The focus of this data mining task was on the user ratings dataset. The use of clustering to do content based filtering on the anime is another route that was not explored. The vast majority of the data in those other anime fields were left untouched without gaining any insights from them. They were cleaned and prepared but ultimately a place for features such as genre and episode count could not be found.  

The title column was not given much attention in terms of cleaning. None of the models used it, so some work may still need to be done there. Additionally, many of the anime that were sequels did not have a synopsis that was vastly different to the original. These could have been identified and their ratings put towards the original. The assumption being here that the user would have little trouble finding the sequel for a show he enjoyed. If they were removed from the dataset, the association rules would make more varied recommendations.  

Also, all ratings were treated the same in this exercise. It would have been useful to incorporate the actual ratings in the models built so as to supply more fine-tuned recommendations which would add more value to the user.

For the topic modelling, further trials with adding to the stopwords could have a positive effect on the topics generated. The model using stopwords found frequently in the reviews stopped at 50, but increasing that number could have improved the results. Using tf-idf for finding stopwords would also have been an interesting approach.

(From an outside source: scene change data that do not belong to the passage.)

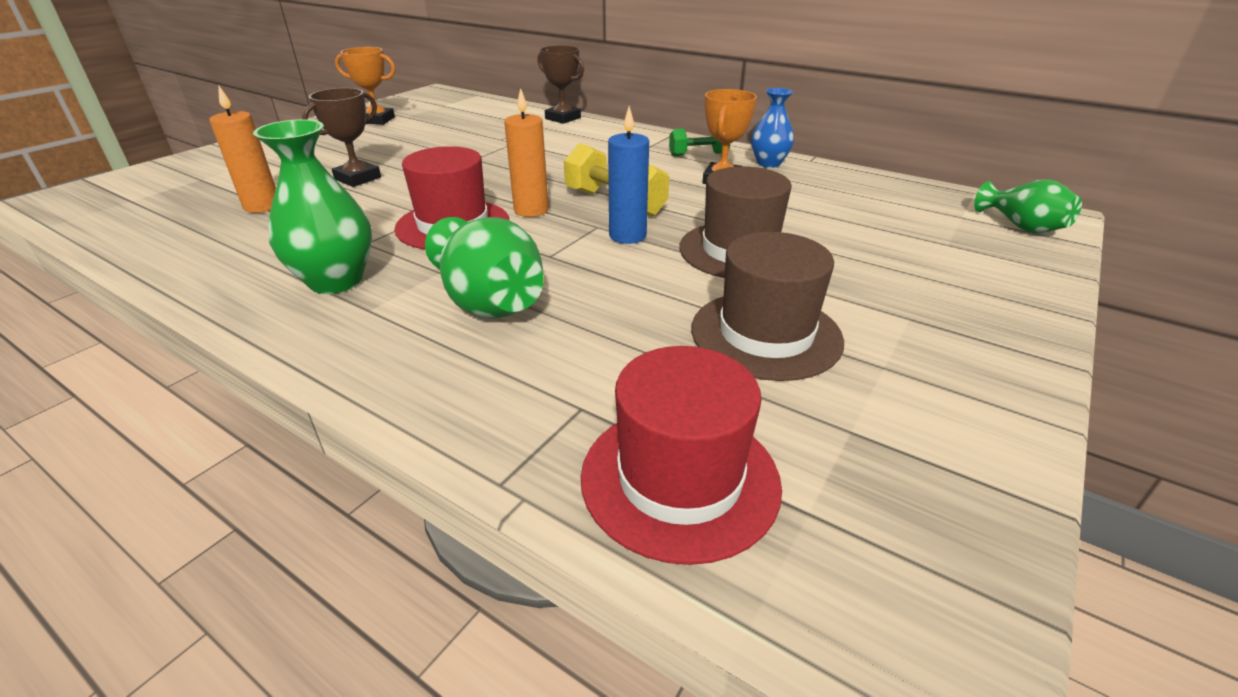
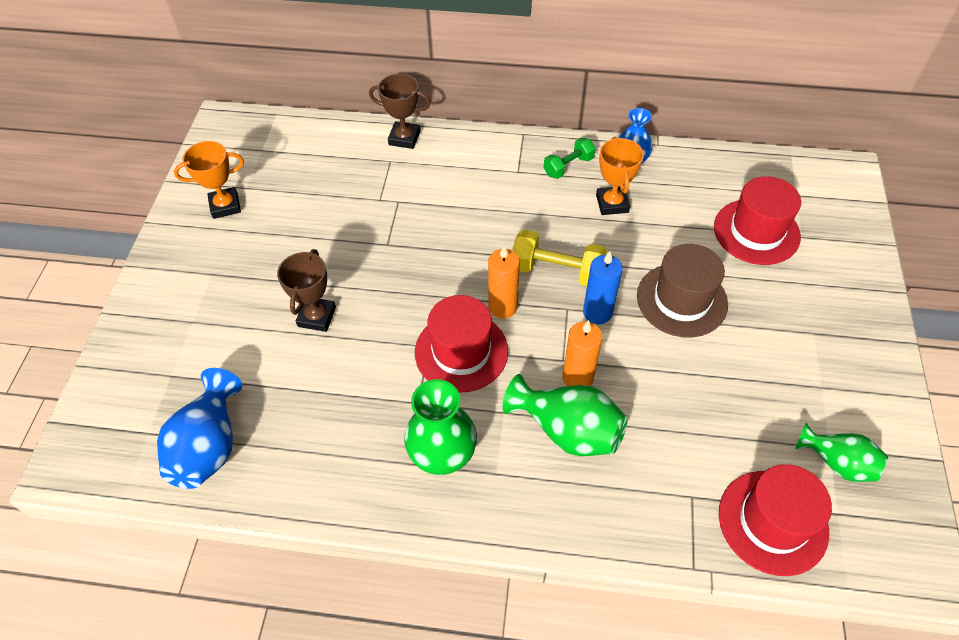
camera: 25 degrees left, 20 degrees up
(158, 218) = (210, 445): none -> blue vase
(262, 206) = (280, 391): orange candle -> orange candle (577, 377)
(766, 334) = (747, 386): brown hat -> none
(884, 228) = (756, 232): none -> red hat
(1021, 227) = (836, 195): green vase -> green vase (837, 462)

For the association rule mining, the transactions were created using the title of the anime as opposed to the anime id. This choice was made purely because it is easier to just read the title of the anime rather than having to do a look up for the title based on the anime id. 

### Next Steps

There are many ways in which the models could be improved as outlined above. Experimenting with different kinds of clustering techniques, filtering for higher ratings in the user ratings when selecting transactions as well as improving on the stopwords used in the topic model are all paths not taken. Following along these paths and iterating further should lead to better models. As it stands, the current models do provide benefits and will therefore be deployed.

## Deployment

1. Build the models and store them in a format that allows for easy retrieval.  
2. Store models in AWS S3 buckets
3. Create microservice using flask to load the models on start up and accept requests through APIs to provide recommendations.
4. Deploy microservice to AWS to make it available publicly.
5. Create MySQL database for the application server which will store all anime and user information for the application.
6. The database for the application will also be hosted on AWS
7. Create application server using spring boot to handle the business logic for the website.
8. Deploy application server to AWS to facilitate communication with the recommendations microservice
9. Create user portal using NextJS.
10. Deploy user portal using Vercel to make it available publicly.

### Monitoring

Provide sufficient logging throughout the application to facilitate the troubleshooting of any issues that may arise post-deployment.  
AWS allows for the export of application logs to aid in troubleshooting. It also provides a general health status for the environment in which the application is running.  
The database can be queried so as to get a clear state on the information being stored.